Depuis 1993, ils sont plus de 40 000 hommes, femmes et enfants à être décédés sur les routes de la migration vers l’Europe. En mer Méditerranée, à la frontière entre la Serbie et la Macédoine du Nord, dans la Manche, entre la Pologne et la Biélorussie, en route vers les îles Canaries… Qui s’en souvient? L’action Les nommer par leur nom (Beinnamen nennen) veut donner une visibilité à ces destins et rendre la dignité à chacun et chacune de ces personnes. Elle a eu lieu dans plusieurs villes, dont Genève, à l’occasion de la Journée mondiale des réfugiés.
Les noms s’égrènent doucement, le vent s’est levé et rend la chaleur supportable en cette belle journée de juin. Une vingtaine de personnes ont répondu favorablement à l’appel de l’AGORA (Aumônerie Genevoise Œcuménique auprès des Requérants d’Asile), de l’association SOS Méditerranée et de Les nommer par leur nom (Beinnamen nennen). Des membres de la paroisse luthérienne anglophone, des autres diaconies, du vicariat comme Catherine Riedlinger du Conseil pastoral Cantonal, des fidèles comme Maurice Gardiol ou Nicole Andreetta, des gens d’autres horizons… « J’ai lu un flyer qui était au fond de l’église et j’ai eu envie de venir », explique Philomène de la paroisse St Joseph.
Chacun lit en duo pendant 15 minutes une liste de noms de personnes décédées et les circonstances de leur disparition.
Depuis plusieurs années à l’occasion de la journée des réfugiés, l’action Les nommer par leur nom propose de sortir ces drames de l’oubli avec l’appui de l’association UNITED for intercultural action qui recense le nom des personnes disparues ainsi que les circonstances de leur décès depuis 1993. Dans de nombreuses villes de Suisse et d’Allemagne, ces noms sont lus dans des commémorations sur 24 heures.
A Genève, c’est la troisième année que cette manifestation a lieu. L’AGORA, SOS Méditerranée et Les nommer par leur nom unissent leur force pour faire porter la voix de ceux qui n’en ont plus.
Symboliquement cette année, la commémoration a lieu au bord du Léman près du débarcadère de La perle du Lac. La veille, un concert de musique classique avait été donné au temple de la Madeleine en soutien à l’association SOS Méditerranée qui arme l’Ocean Viking. Ce navire patrouille en mer Méditerranée à la recherche des embarcations surchargées pour tenter de sauver des vies. Depuis le début de l’année 2022, 690 personnes sont mortes ou ont disparu en Méditerranée centrale, 810 personnes sont mortes ou ont été portées disparues en Méditerranée (routes centrale, orientale et occidentale) ; 999 ont été secourues par le navire de SOS Méditerranée. La pianiste Alicia Abensour et le quatuor Robert étaient remarquables…

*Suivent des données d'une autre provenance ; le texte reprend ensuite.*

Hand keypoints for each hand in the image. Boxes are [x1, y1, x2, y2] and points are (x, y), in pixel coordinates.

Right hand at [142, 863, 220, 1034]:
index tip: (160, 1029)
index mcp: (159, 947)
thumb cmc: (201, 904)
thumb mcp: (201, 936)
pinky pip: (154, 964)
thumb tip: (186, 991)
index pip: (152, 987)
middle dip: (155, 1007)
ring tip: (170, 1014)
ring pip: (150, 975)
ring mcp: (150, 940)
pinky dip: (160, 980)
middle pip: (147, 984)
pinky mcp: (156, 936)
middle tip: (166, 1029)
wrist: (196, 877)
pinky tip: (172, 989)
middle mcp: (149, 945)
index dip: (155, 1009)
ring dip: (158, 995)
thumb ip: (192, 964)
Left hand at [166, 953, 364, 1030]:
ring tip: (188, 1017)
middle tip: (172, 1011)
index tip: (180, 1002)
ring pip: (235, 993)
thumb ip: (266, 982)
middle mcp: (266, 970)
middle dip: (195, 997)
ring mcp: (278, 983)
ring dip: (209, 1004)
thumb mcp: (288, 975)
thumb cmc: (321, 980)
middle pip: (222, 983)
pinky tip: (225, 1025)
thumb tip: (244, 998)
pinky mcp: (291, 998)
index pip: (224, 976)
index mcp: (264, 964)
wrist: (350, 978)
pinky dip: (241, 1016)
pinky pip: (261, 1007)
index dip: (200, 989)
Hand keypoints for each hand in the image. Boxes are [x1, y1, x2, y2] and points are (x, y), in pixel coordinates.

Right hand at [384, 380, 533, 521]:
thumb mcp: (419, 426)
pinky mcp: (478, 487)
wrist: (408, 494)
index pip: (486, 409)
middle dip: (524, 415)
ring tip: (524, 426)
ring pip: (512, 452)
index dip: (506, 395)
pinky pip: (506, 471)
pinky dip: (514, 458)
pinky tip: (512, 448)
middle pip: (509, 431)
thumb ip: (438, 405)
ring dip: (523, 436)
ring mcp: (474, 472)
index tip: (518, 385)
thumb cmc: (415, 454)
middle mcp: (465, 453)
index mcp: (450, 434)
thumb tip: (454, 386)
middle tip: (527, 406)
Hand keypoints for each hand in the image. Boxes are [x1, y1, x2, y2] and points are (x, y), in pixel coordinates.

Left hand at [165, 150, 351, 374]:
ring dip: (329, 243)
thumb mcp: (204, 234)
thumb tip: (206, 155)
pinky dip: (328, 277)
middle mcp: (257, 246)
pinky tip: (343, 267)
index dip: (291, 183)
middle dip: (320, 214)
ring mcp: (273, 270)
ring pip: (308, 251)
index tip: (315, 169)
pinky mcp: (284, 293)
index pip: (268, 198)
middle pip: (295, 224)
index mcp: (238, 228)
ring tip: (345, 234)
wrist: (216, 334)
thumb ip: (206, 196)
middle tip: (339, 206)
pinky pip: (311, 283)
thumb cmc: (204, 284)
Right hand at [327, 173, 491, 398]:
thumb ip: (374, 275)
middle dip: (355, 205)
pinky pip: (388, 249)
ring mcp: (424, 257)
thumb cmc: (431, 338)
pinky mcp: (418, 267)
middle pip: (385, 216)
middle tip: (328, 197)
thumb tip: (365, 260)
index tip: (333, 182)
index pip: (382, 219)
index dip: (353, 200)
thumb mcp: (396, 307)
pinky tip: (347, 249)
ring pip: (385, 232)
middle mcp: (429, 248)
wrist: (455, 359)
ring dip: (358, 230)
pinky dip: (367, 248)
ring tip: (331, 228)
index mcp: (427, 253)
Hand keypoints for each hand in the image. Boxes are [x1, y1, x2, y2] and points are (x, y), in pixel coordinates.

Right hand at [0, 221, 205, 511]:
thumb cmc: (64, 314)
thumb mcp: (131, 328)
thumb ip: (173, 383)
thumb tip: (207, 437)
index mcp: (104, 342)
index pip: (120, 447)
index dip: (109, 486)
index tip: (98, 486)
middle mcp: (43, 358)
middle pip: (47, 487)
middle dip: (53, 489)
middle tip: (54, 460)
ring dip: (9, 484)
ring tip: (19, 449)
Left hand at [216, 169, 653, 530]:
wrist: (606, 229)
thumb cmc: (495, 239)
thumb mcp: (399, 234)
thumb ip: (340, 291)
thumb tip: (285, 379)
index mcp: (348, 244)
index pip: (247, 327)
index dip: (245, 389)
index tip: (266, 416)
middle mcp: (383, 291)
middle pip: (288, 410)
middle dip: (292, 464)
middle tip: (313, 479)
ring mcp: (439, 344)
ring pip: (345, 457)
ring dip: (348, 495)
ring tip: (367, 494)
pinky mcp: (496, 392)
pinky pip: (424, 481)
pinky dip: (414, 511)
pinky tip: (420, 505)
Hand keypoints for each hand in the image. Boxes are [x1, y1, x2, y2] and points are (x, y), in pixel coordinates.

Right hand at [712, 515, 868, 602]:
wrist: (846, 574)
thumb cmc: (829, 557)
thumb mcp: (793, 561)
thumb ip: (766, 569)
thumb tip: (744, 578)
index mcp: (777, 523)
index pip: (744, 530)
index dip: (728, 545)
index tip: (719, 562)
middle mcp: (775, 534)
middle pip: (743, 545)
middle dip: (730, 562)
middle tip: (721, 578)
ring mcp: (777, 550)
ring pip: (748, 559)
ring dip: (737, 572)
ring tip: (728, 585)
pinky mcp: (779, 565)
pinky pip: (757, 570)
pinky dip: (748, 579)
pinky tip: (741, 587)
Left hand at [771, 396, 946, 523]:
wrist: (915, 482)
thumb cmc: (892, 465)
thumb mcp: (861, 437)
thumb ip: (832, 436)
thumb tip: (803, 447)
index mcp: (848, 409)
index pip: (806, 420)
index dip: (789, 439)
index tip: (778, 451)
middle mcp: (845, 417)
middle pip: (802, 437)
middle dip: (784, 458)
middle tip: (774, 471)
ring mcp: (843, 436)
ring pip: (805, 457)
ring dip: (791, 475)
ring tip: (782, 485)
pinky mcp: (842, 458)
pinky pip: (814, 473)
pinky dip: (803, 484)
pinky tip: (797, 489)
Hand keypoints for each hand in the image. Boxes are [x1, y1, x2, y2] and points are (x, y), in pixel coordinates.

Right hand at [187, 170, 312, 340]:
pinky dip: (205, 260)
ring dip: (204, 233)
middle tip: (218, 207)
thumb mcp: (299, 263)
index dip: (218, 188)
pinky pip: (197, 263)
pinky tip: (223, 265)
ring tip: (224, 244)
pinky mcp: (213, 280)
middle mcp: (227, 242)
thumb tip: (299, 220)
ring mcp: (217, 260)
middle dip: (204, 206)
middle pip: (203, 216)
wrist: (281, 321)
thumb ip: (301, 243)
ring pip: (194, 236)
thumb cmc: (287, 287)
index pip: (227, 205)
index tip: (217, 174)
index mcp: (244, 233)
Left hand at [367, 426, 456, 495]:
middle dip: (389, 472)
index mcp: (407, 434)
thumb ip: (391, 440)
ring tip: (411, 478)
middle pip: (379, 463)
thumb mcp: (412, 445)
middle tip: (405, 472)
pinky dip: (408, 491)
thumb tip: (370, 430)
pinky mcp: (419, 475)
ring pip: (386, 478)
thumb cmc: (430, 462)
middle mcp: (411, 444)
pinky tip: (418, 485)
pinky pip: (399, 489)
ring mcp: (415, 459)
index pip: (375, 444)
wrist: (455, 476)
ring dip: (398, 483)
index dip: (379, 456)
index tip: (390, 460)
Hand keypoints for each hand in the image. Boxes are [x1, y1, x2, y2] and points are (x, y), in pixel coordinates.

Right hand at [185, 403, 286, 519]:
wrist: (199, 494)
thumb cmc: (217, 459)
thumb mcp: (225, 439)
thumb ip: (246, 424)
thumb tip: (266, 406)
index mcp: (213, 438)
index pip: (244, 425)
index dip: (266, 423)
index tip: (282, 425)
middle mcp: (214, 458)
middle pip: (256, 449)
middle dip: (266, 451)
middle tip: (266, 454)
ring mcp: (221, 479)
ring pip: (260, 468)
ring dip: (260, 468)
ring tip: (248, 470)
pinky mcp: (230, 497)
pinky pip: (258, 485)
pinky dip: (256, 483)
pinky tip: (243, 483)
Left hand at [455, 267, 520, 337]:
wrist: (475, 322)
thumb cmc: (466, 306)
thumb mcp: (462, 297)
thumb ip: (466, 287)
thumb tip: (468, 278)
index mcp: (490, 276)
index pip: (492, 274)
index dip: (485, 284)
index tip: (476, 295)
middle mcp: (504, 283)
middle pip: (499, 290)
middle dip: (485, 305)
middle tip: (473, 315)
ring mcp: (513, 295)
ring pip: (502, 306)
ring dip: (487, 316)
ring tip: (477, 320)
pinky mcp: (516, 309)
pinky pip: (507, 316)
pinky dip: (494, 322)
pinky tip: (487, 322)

A la suite de ce concert et de l’appel d’Alexandre Winter, aumônier à l’AGORA, une jeune afghane se présentera spontanément. Elle se proposera pour lire.
« Lors d’un baptême, on demande aux parents quel est le prénom de l’enfant. Il est ainsi reconnu comme enfant de Dieu et comme personne. Aux funérailles, le prénom est de nouveau prononcé comme un au-revoir. En les nommant haut et fort et en écrivant leurs noms sur des bandelettes de papier, nous les sortons de l’oubli et leur redonnons leur dignité » explique Virginie Hours, aumônière à l’AGORA.
Un petit garçon venu avec une bénévole de SOS Méditerranée dessine un bateau sur l’asphalte avec des craies de couleur bleue. La bénévole lit des noms en duo avec Mahamat, jeune tchadien arrivé en début d’année. Il a vécu la traversée de la mer Méditerranée entre la Lybie et l’Italie.
Sur l’intuition de Catherine Menoud, assistante pastorale de l’UP des Rives de l’Air, l’action s’est également « décentrée » cette année : il a été proposé aux paroisses de s’associer et de lire également une liste de noms au cours d’un culte ou d’une messe pendant le week-end. Plus d’une douzaine de lieux ont accepté.
Mahamat s’approche et demande. « J’ai entendu le nom d’une personne qui venait du Tchad. Je voudrais relire ce qui est dit à son sujet. Je le connais. Il est de ma famille. Nous savions qu’il était mort mais nous ne savions pas comment ».
La fin de la journée se clôture avec un Cercle de silence.